Friday new releases: 23 February 2024
The Zone of Interest, Drive-Away Dolls, Demon Slayer: Kimetsu No Yaiba - To the Hashira Training are in cinemas and Orion and the Dark is on Netflix
While there is no denying that The Zone of Interest is one of the best films of this (or any) year, it still presents us with something of a conundrum.
Jonathan Glazer’s picture (inspired by rather than based on a novel by Martin Amis) is about the commandant of Auschwitz and his family who live next door to the camp, throwing parties, sunbathing, worrying about his career.
The horror of the holocaust are present – in sounds particularly – but they occur either outside the frame or in distance, on the other side of the garden wall.
We know what those horrors are – because we are students of history – and we can’t remain unmoved, despite the subtlety of the presentation.
And the Höss’s know, too, but they don’t care. Or rather, something even worse. They do care, but they care about different things than we do. He cares about the efficiency of his operation. She cares about her garden and her new financial status.
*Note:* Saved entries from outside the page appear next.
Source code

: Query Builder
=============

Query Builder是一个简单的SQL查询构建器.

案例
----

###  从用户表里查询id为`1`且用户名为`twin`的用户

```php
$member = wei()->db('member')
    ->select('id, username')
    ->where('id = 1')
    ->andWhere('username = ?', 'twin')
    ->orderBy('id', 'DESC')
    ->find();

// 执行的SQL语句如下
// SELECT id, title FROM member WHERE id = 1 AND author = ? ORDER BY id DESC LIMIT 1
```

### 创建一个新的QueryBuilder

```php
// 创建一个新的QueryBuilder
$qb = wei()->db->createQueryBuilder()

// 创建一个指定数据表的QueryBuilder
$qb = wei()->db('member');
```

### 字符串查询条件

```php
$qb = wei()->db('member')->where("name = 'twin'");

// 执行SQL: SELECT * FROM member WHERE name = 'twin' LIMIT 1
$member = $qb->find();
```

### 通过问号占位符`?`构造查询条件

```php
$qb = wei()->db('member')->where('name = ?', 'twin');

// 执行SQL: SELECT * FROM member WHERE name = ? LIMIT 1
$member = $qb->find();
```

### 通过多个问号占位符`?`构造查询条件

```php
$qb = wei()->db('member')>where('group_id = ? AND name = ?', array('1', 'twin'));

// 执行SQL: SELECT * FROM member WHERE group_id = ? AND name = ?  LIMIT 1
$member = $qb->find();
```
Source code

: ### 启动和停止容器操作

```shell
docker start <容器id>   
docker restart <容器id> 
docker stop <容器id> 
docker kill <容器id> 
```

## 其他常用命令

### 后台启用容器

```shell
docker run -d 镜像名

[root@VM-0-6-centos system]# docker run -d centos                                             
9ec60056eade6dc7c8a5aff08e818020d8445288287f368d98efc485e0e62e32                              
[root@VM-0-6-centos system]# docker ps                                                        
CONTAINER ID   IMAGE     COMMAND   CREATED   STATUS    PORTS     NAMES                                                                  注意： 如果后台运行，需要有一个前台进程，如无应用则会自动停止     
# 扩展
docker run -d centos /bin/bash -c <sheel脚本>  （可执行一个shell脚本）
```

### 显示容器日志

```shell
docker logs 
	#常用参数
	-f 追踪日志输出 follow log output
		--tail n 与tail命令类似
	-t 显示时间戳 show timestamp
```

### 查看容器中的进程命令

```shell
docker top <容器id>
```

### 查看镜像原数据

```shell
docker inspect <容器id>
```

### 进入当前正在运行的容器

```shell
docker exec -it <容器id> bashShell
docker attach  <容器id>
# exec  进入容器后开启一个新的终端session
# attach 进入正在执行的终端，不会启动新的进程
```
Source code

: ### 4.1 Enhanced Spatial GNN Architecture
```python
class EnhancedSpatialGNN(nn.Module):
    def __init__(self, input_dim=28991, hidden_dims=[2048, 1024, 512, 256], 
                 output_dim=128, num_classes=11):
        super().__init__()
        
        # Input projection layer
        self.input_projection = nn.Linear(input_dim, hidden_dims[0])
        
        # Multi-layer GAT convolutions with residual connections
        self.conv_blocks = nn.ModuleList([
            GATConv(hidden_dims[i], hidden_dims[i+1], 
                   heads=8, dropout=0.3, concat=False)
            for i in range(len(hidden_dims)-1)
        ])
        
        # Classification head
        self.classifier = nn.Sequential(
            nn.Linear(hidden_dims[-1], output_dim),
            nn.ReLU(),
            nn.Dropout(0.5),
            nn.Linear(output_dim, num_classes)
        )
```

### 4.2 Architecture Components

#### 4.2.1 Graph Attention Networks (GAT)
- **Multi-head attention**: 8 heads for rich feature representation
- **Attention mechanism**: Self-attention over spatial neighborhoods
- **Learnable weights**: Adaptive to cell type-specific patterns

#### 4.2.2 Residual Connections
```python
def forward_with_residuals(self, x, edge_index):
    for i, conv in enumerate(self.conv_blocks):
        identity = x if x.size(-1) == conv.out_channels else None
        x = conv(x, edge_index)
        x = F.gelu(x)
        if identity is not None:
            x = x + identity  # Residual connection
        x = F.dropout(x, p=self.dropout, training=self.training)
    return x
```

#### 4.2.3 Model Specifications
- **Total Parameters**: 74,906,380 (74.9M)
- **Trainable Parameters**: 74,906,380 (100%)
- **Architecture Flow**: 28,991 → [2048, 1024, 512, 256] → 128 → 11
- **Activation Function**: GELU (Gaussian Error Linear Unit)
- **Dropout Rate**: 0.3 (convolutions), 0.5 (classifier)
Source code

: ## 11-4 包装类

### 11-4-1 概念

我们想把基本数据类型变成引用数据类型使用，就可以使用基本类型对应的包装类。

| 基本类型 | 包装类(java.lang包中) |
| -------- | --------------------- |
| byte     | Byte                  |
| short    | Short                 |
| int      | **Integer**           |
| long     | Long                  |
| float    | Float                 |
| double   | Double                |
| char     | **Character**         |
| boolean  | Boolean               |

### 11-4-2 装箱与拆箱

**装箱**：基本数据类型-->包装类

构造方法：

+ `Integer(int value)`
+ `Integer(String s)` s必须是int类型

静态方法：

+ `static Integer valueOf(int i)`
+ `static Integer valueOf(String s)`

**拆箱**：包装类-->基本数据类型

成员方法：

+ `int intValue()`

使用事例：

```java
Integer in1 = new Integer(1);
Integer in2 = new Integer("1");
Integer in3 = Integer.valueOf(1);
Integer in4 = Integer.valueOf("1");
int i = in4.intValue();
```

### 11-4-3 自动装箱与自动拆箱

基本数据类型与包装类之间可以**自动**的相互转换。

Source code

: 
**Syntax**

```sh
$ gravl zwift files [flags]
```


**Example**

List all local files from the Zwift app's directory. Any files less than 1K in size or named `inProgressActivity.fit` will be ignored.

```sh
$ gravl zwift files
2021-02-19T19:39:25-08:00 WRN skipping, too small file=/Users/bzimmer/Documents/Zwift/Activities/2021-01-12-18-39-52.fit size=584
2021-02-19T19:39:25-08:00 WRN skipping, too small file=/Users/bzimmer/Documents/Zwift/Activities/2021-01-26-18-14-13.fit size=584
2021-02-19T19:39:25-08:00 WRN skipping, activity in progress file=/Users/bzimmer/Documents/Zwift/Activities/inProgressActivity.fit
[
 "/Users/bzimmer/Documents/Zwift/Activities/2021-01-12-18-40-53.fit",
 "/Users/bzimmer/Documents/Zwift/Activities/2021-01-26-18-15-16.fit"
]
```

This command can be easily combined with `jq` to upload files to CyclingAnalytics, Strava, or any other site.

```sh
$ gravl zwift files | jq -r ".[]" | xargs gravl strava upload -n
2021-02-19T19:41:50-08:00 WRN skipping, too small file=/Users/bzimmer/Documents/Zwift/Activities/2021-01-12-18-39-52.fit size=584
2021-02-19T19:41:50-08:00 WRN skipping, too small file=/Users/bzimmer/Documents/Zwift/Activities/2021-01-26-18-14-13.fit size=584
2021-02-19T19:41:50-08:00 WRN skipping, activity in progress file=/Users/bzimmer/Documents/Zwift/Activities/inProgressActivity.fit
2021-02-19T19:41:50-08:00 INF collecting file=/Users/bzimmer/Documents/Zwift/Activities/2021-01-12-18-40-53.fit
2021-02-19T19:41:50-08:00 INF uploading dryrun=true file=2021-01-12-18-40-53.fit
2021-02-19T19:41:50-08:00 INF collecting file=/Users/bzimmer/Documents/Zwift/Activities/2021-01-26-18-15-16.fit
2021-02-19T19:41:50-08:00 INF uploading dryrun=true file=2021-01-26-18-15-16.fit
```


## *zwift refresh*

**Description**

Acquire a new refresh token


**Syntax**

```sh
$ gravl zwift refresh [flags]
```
If you are familiar with the history, every scene will resonate with some unspeakable detail. For example, several times we see and hear the industrialists who are being made fabulously wealthy thanks to the forced labour in the camps or the investment by the state in their technology.
But what if you haven’t had access to the truth about that period before, or you have been surrounded by those who would minimise it or deny it? Does the film encourage you to ask questions or do you sit there, bored at all this domesticity, wondering what all the fuss is about?
It’s in the final stages of the film that the big ideas – rather than the conceptuality of it – start to land. Where we are asked to think a little bit more about these people and who they are – who they represent, what they mean – and Glazer’s filmmaking bravura becomes irresistible.
The soundscape is extremely important which means that a distraction-free cinema experience is, arguably, essential to the appreciation of this film.
The Zone of Interest deserves multiple viewings (and multiple interpretations), but it will be a little while before I’m ready to put myself through it again.
On a considerably lighter note, we get to celebrate the return of the Coens. Because, even though Drive-Away Dolls only features one of the brothers, Ethan as co-writer (with his wife Trisha Cooke) and director, it feels like a fully-fledged Coen Brothers film, sprung from the DNA of movies like Burn After Reading and Blood Simple.
It’s also probably the most sexually celebratory movie seen in mainstream cinemas in a long time.